_What you have to do:_ The records sit below. Return every line in them that holds the word "پروفسور".

_Data:_
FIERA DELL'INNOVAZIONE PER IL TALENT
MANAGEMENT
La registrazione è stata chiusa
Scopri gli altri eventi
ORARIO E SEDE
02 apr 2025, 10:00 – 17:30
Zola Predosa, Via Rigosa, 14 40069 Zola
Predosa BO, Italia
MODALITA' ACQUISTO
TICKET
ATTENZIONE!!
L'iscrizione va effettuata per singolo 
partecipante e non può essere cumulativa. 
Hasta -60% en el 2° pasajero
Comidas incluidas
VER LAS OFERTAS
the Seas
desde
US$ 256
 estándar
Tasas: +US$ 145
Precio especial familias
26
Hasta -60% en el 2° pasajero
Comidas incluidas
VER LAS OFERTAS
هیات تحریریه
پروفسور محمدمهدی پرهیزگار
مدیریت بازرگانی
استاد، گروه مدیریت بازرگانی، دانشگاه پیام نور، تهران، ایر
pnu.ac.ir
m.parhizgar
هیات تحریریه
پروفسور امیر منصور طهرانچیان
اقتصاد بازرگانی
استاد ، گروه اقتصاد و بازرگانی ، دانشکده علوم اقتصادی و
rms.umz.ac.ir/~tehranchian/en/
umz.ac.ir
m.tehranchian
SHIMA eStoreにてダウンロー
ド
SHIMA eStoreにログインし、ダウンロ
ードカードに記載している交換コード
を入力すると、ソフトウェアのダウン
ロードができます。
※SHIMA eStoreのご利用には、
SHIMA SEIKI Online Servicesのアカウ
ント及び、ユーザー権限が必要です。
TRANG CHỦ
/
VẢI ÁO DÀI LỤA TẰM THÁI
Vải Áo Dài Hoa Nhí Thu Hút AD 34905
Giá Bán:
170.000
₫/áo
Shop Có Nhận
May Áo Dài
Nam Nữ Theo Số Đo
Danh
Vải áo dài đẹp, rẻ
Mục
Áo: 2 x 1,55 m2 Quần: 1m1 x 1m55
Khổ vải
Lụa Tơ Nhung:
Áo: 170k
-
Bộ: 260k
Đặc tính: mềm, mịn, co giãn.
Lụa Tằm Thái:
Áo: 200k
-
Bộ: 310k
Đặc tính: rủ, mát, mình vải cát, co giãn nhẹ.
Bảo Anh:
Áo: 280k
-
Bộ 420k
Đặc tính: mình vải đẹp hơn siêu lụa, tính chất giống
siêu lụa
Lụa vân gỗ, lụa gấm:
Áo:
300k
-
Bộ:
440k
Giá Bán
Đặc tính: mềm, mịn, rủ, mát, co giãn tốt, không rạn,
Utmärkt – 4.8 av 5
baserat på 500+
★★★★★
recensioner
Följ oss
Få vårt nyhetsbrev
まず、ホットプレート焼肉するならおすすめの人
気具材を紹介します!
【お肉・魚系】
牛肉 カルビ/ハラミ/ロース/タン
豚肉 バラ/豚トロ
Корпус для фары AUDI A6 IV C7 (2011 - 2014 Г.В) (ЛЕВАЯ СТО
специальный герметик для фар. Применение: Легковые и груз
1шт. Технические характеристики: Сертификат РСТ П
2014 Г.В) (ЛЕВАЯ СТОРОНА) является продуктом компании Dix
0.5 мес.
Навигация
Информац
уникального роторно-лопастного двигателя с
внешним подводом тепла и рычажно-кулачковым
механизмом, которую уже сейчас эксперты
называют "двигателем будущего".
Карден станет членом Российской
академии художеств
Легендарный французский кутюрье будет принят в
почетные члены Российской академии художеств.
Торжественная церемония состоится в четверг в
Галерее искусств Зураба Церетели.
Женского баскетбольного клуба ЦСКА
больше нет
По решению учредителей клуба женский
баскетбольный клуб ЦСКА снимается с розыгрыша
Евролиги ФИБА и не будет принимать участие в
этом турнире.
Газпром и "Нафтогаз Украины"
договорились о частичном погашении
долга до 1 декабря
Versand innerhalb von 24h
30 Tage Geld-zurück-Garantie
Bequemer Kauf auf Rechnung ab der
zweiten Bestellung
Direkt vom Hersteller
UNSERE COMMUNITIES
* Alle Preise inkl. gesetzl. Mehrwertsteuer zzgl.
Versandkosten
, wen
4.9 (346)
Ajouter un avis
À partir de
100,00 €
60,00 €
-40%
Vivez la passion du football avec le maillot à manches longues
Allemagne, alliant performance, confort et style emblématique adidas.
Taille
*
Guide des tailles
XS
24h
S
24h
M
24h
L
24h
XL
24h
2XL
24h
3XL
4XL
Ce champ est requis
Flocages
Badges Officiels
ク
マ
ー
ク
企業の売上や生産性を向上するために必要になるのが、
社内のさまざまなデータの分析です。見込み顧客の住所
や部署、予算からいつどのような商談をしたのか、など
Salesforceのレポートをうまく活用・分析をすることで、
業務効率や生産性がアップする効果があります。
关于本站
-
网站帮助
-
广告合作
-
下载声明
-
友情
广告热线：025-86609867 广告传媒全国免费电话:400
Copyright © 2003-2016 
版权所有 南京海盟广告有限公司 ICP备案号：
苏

_Answer section:_
پروفسور محمدمهدی پرهیزگار
پروفسور امیر منصور طهرانچیان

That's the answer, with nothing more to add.